Samsung’s Gear S2 is another great smartwatch to continue the company’s commitment to a field it dabbled in starting in the late 1990s and even six years ago before the Galaxy Gear’s entrance in 2013. The company’s Gear smartwatch offerings have been well-crafted, but they’ve always been criticized from vanilla Android fans who want Samsung’s smartwatches to have Android Wear (or AW) compatibility. Each year brought the same criticism from AW advocates: “Samsung, it’s time to ditch Tizen for Android Wear.”
Samsung decided to place a smartwatch on Android Wear, and thus, the Gear Live was born in 2014. Yet and still, the Gear S announcement a few months later brought with it Samsung’s commitment to Tizen as, for the first time in the Gear lineup, Samsung’s smartwatches would run Tizen, not Android, out of the box (the Galaxy Gear, Gear 2, and Gear 2 Neo all ran Android until a firmware update moved them over to Tizen). Even though the Gear Live offered nice hardware, it, like all other Android Wear smartwatches, ran Google’s own smartwatch platform – and a uniform software experience.
With the announcement of the Gear S2, Samsung takes a turn in a different direction: while the smartwatch runs Tizen OS, the Korean manufacturer will allow Android compatibility for devices running Android 4.4, 4.4.2, and Android 4.4.4 KitKat, and Android 5.0, 5.0.2, 5.1, and 5.1.1 Lollipop. And, even when Google and Motorola choose to update their devices to Android 6.0 Marshmallow, Samsung’s Gear S2 will still work as expected.
Even with Samsung’s Android compatibility decision that opens up its smartwatch for pairing with non-Samsung, Android smartphones, some criticism still remains. In other words, some consumers who are really invested into Android Wear still dislike the company’s decision because they’re not too keen on Samsung’s software and would prefer what they believe to be a more simplified experience with Android Wear.
First, keep in mind that Samsung is familiar with its Tizen-only plans. Samsung has gone this route before, produced its own smartwatches on Tizen, only to see them criticized because some believe Tizen, lacking the apps of Android Wear, isn’t sufficient enough to warrant a $350-$400 smartwatch investment.
Samsung could have placed a second smartwatch on Android Wear, a Gear Live 2, if you will. Some believe that Samsung is “brute-forcing” Tizen onto the world, a statement I read somewhere this week, but this is not true – anymore than Google is “brute-forcing” Android Wear on the world. Android Wear is Google’s smartwatch platform, controlled by Google; although we’ve been promised that Google will open up Android Wear to customization by its OEMs, that promise has yet to come to fruition.
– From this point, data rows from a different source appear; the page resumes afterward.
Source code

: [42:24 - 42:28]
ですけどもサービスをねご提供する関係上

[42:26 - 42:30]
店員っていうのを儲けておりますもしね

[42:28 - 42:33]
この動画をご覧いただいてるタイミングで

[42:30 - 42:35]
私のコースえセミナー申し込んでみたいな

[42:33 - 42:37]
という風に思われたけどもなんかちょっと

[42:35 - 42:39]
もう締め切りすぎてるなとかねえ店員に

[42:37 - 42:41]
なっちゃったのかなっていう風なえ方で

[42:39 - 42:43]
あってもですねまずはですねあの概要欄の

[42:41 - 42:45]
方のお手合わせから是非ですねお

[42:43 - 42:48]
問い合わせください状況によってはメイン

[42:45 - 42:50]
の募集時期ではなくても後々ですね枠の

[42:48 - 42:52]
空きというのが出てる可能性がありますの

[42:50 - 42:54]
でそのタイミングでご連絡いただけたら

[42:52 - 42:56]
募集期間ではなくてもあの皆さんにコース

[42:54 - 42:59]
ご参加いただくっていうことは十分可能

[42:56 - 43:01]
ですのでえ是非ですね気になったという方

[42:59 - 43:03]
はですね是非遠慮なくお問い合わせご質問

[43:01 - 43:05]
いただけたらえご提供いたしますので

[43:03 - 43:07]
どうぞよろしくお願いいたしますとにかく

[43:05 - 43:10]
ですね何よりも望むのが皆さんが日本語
Google said then upon announcing Android Wear in 2014 that it was keeping the software experience uniform in order to oversee a more fluid experience on all smartwatches under the Android Wear label, but it is that “fluid” experience with little additional customization that leaves a bland taste in the mouths of those who desire Samsung’s own “flair” on their devices. When it comes to even the Gear Live, it’s excellent in hardware but it is still held back by Android Wear.
It’s not hard to see Samsung’s desire to branch out, blaze its own trail, do its own thing apart from Android Wear. The result of Samsung’s own vision? The Gear S2, a circular smartwatch that runs Tizen while allowing Android smartphone pairing compatibility for non-Samsung smartphone users. Is this a “happy medium”? I think so.
I don’t think Samsung should sacrifice Tizen to place its most prestigious smartwatch yet on Android Wear. Samsung should create its own devices for its own operating system, the same fairness that has been accorded to both Google and Apple. The company is the top Android giant when it comes to making smartphones and tablets, but it doesn’t have to tie its entire existence into Android and all things Android. Ultimately, companies in charge of their operating systems hold control to enact their own visions upon them. Since Google controls Android Wear and Android in general, Samsung will forever be just an Android manufacturer who reports to Google within Android. To own your own operating system is the desire of any innovative company that wants to think outside the box and “go against the mold,” so to speak. Samsung deserves that honor as much as Google and Apple.
At the same time, however, reaching a greater customer base involves opening up compatibility to those who wouldn’t consider it, otherwise. And right now, Tizen is, for many, a startup project with a lot of room to grow. What Samsung has made work for itself is the fact that its hardware is well-designed (heck, even the Gear S is what I call a smartwatch that screams “different,” and I happen to like the “different”), and the Gear S2 is no exception. Already, within the Android world, there are many consumers who will pick up a smartwatch for the first time because the Gear S2 is the smartwatch for which they’ve been anxiously awaiting.
Samsung could have gone fully Tizen, or fully Android, but decided to take a middle-of-the-road approach. As with anything, you can’t always please everyone, but if it takes a cool rotating bezel and Android 4.4 KitKat compatibility to increase Samsung’s user base, I’m all for it.